For my uncle,
who was born in ’54, and died at 54.
You are waiting just beyond the herd of reluctant clouds. Salt-and-pepper beard not given time to diminish to just salt. Jade clinking on your body.
But I am furious with you, and I miss you so much that it hurts. When you slip-crawl slowly down the blue tiles in my shower, I ignore you. All too aware of the transparent, humid haze of your voice looming in the corner like an exiled helium balloon at a birthday party. You lie just beyond the barrier of my skull, the fortress of my anger. Bird breeder. Jeweler. Seller of antiques. I don’t want to remember you, not just yet. Not just yet.
And this insistence is the cradle that rocks, protects, and reassures me. Soothing me like the steam in the air and on the mirror. You follow me as I comb my hair, wishing the purple teeth were somebody’s fingers; as I put on my pajamas, you fold your wings beneath my skin. My anger grounds me. Just not yet. I do not say goodnight to you as I cocoon myself in navy fuzz.
You wonder if I will ever speak to you again. Sing to you. (Your voice in the message thanked me for my rendition of Happy Birthday, but I didn’t get the chance to return your missed call. You sounded tired.) I wonder if you will ever come back. Say you were joking. If I will ever not be angry, if you will still exist in sixty years – if I look hard enough, will I find you? I wonder if there is anything else left to ache.
I walk through my day like a shadow. I am angry. There’s no monopoly on grief. (Grandma’s self-hated, caramel-stained hands quiver with earthly exhaustion…she shakes her head. Nobody has told her, no one ever will, but I see it in the murky shallows of her lake-blind eyes.) I hum myself through cereal and milk. Morning like a hum and a honey about the air. I don’t want to smell your smells, drifting about uninhibitedly. We gave the parakeets and lovebirds back years ago, but I can smell the musty squawk of two hundred wings in the old Pennsylvania apartment. You didn’t pull rabbits out of hats; you pulled cockatoos and African greys out of button-down shirts. Names like Sebastian, Jericho, Maya, Coco. A sartorial circus, a born entertainer. You too were puffy so no one suspected a thing, but you were ejected from more than a few restaurants after confiding in the wide-eyed children of disapproving parents.
I didn’t want you to think of me as young but I am young.

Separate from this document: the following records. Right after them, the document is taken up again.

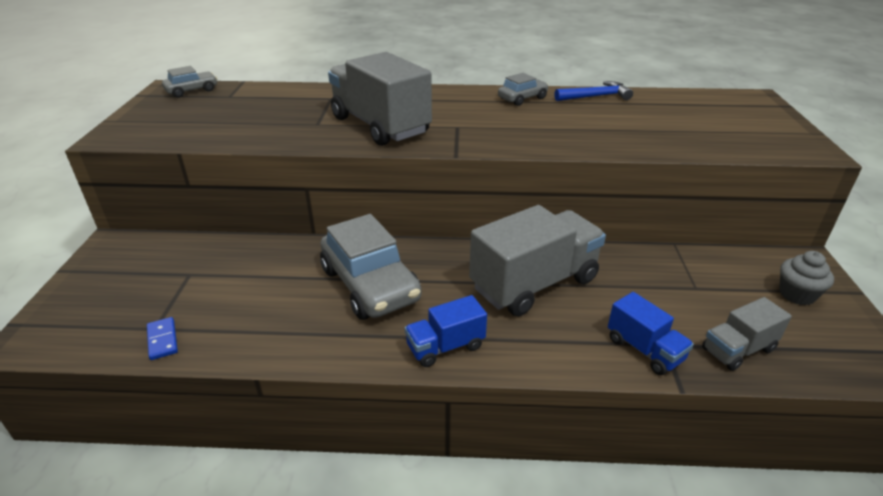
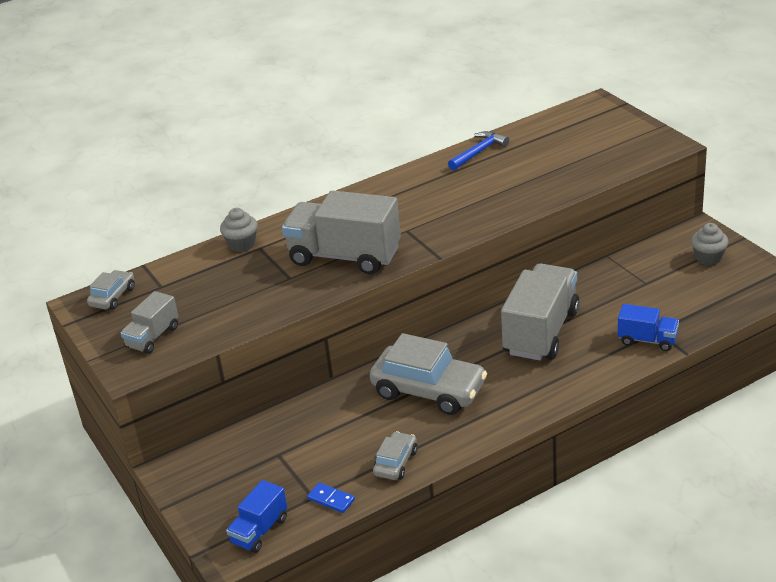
camera: 30 degrees left, 0 degrees up
(323, 92) = (242, 244): none -> grey cupcake
(445, 347) = (527, 401): blue truck -> blue truck (259, 531)
(522, 98) = (423, 179): grey car -> grey car (396, 463)
(738, 349) = (699, 312): grey truck -> grey truck (153, 337)

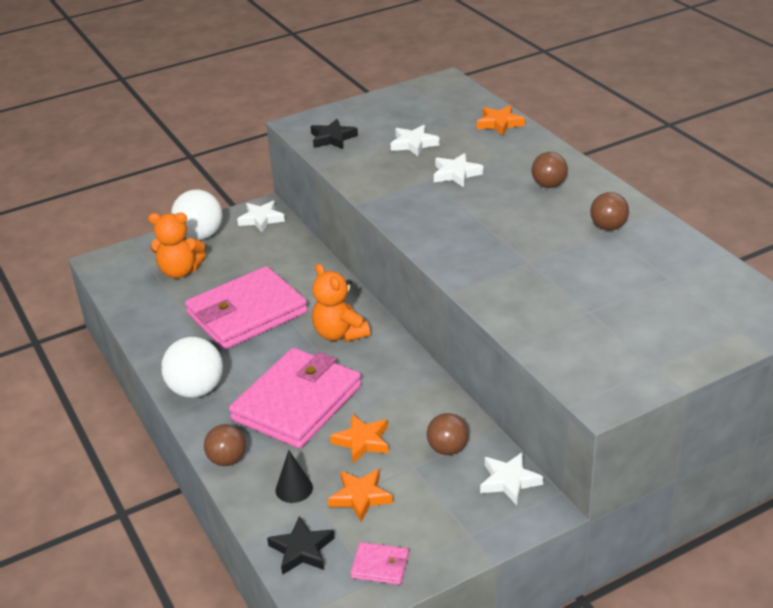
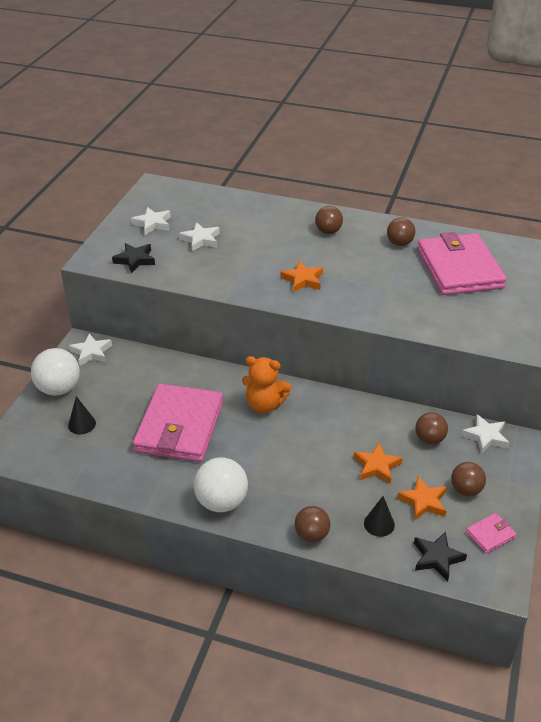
camera: 45 degrees left, 5 degrees up
(180, 271) = (82, 424): orange teddy bear -> black cone
(297, 403) = (302, 467): pink wallet -> pink wallet (459, 269)
(415, 513) = (465, 490): none -> brown ball
(456, 174) = (260, 249): white star -> white star (152, 224)
(499, 123) = (237, 202): orange star -> orange star (303, 280)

I think about boys with eyes of mica, the metal heart clinking against my chest. I am selfish with my questions: will you ever go gray? Do you shrink, or drown in tangerine nothingness; do you grow arthritic in the fatal blue mist of other planes? Do you exist; does the pain open like an orchid, like it does in my ribcage? Are you lonely like me?
When you spoke I saw constellations, diamond necklaces above me. The swift, sneaky universe. I imagined you were synonymous with “sky,” your voice expanding like rain, chalky in sidewalk cracks the day we sat in the car in front of Grandma’s rehabilitation center and you told me my future. The grinding of tiny silver links. (If the sky were a tunnel, I thought.) We almost reached it once, almost, on a roller coaster at Dutch Wonderland. It was my first experience and you were the only one willing to accompany me, talking my way on though I was an inch or two too short. As it sped up, we yelled crazy things like Wack a doodle doo! and Alley ohhh!
Don’t worry about men, you prophesied. You will be safe.
The ending credits of “The Matrix” are rolling down your nose and getting caught in your beard. You are tired and you speak like a medium in a trance. Listening, my mind sifted through pollen, heartbeat silent as the carpet, eyes drifting toward the kitchen with its starlit shades of cobalt and periwinkle. Spinning your philosophies by moonlight on a temporal loom, you tell me that this is your last life; you are not coming back after this, and I feel the zodiac shift.
No one will hear me in the basement. With the washing machine whirring on my back, I begin to tell you about the last seventy-two hours.
I imagine you left on the threshold of midnight, the television glowing blue on your face – pill bottle on the table, turbulent snore drizzling down onto the floorboards. The autopsy showed only a man who had what he had. You were dreaming of cages, maybe. Or of white and olive green feathers, a yellow crown. I wish I had asked where you were going.